Three recent moves worked highly in Flynn/Seattle's favor: Andy Reid and John Dorsey taking over in Kansas City; Gus Bradley becoming coach in Jacksonville; and John Idzik being named general manager of the New York Jets. Add in Schneider's connections to the Oakland Raiders, and the Hawks would seem to have plenty of possible options for making a deal.
Dorsey worked with Schneider in Green Bay, so there is a natural line of communication there and Dorsey is familiar with Flynn because he helped draft him. Plus, the Chiefs will be running the West Coast offense under Andy Reid. Perfect fits for Flynn.
It seems unlikely that Dorsey and Reid will want to keep Matt Cassel, who fell out of favor with the previous regime. Then it comes down to whether they want to use the first pick in the draft on a quarterback or use that pick on another player and find a quarterback through other means.
The Hawks also have a natural connection to the Jaguars now that Bradley, their former defensive coordinator, is the coach there.
The question is whether the Jags are going to want to wipe the QB slate clean, which would mean giving up on former first-round pick Blaine Gabbert and also pushing aside Chad Henne.
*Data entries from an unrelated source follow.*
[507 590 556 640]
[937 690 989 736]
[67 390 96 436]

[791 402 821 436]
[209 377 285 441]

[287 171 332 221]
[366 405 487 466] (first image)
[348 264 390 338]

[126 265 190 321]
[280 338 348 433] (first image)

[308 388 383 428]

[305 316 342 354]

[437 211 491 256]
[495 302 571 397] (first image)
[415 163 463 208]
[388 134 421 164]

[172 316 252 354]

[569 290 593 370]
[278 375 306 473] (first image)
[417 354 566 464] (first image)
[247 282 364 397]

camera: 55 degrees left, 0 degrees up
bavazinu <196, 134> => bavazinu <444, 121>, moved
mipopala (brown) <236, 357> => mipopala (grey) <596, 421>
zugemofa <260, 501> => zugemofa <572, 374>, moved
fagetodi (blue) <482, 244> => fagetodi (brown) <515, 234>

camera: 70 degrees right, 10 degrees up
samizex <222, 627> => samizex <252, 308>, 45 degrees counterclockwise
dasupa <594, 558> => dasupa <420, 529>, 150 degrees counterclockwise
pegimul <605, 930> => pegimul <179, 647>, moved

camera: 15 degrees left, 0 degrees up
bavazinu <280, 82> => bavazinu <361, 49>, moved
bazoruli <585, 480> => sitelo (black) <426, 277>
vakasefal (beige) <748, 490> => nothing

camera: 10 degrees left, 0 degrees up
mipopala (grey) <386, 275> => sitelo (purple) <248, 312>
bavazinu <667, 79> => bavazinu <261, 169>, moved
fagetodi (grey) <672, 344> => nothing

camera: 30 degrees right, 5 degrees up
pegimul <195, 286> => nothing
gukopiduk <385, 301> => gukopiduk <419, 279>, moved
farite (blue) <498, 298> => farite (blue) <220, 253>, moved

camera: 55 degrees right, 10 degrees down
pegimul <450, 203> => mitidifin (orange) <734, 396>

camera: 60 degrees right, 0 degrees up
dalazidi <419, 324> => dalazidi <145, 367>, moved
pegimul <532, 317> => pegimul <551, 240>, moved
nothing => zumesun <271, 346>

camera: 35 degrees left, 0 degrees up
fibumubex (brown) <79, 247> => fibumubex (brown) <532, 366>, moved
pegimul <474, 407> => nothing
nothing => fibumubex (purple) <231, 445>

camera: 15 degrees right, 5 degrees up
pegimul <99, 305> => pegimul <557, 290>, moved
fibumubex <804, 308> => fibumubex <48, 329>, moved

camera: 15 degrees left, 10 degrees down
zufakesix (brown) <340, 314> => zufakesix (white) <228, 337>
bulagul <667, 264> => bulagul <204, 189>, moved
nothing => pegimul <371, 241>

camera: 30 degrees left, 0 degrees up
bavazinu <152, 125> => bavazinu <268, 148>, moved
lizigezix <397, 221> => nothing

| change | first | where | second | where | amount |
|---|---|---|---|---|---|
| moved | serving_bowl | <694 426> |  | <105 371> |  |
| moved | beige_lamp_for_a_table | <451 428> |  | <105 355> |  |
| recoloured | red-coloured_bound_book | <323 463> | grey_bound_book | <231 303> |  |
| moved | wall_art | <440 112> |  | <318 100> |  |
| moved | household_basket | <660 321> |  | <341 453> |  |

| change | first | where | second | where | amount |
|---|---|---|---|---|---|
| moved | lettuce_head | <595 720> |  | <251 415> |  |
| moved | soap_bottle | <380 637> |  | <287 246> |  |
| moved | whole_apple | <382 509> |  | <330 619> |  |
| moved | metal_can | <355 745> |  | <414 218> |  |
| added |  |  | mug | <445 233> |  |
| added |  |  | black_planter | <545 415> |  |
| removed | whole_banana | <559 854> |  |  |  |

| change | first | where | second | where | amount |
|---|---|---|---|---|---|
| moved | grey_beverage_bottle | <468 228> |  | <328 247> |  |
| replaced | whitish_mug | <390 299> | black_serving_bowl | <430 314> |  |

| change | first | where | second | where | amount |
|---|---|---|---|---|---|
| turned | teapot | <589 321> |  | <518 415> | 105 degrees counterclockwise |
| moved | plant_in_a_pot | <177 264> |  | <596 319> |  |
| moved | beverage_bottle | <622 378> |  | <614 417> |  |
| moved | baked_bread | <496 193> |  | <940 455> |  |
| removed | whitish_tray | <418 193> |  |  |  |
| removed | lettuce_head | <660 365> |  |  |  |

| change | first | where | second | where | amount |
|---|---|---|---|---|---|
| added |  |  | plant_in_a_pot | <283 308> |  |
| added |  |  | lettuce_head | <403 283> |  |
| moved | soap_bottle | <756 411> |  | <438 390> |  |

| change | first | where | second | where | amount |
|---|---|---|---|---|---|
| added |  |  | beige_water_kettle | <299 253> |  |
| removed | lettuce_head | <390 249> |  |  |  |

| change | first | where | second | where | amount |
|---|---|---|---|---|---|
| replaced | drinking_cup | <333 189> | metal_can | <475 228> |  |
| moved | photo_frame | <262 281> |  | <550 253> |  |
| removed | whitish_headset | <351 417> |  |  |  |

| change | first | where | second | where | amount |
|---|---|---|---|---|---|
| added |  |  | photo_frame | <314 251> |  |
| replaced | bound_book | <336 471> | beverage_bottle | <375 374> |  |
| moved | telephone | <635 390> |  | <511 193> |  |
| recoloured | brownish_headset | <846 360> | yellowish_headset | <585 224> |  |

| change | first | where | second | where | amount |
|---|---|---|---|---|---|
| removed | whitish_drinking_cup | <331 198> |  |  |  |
Bradley knows what Flynn offers, so the question is whether Flynn is the type of QB Bradley wants for his offense, which will be run by one-time Seattle QB coach Jedd Fisch.
Asked about Flynn when he was hired, Bradley told reporters, "He's on the Seattle roster right now. He's a Seahawk."
Another option, albeit a long shot, is the Jets, who are now going to be run by Idzik, who was Schneider's No. 2 personnel guy the last three years. Idzik inherits a horrible cap situation, with the Jets reportedly $20 million over the cap and on the hook for $8.25 million to QB Mark Sanchez.
The Jets will be running the West Coast offense under new coordinator Marty Mornhinweg, which would be a good fit for Flynn, but the Jets are probably not in position to add Flynn's salary. However, if the Hawks do not trade Flynn this offseason, the Jets would be a team to watch next year.
The Raiders are another long shot option. Carson Palmer is due $13 million in 2013, and he has not played well enough to deserve it. GM Reggie McKenzie, who was with the Packers when Schneider was, might decide to part ways with Palmer. That would leave them in need of a passer.
Arizona, Buffalo, Cleveland and Philadelphia are other teams that could look for new QBs this year.
In Arizona, new coach Bruce Arians will have to evaluate Kevin Kolb, John Skelton and Ryan Findley.
In Buffalo, new coach Doug Marrone will have to decide whether Ryan Fitzpatrick should remain as the signal caller.
In Cleveland, new GM Mike Lombardi and coach Rob Chudzinski have to decide whether they are going to stay with 2012 first-round pick Brandon Weeden.
In Philly, new coach Chip Kelly must decide what to do with Michael Vick and Nick Foles.
Schneider has a history of making deals with Buffalo GM Buddy Nix (Marshawn Lynch and Tarvaris Jackson) and with Philly (Chris Clemons), so he has plenty of connections through which to talk about a deal for Flynn.
The key will be compensation, and you have to think Schneider won't take anything less than a second-round pick for Flynn. The best option might be a second or third this year plus a conditional pick in 2014 that depends on how Flynn plays next season.
It's entirely possible the Hawks get no decent offers for Flynn, whether because teams don't see him as a starter or because there will be other options -- Alex Smith, Palmer, Vick, Cassel, Kolb, et al. In that case, the Hawks surely will be fine with the status quo for another year.
But they already are thinking about life without Flynn, having discussed the need to find a backup with similar skills to Wilson. They seem intrigued by some of the mobile quarterbacks in this draft.
"We’ve talked a lot about that,” coach Pete Carroll told reporters. “It would be nice to have another guy that might be able to be a factor that way. There’s some really good kids out there. We’ll see.”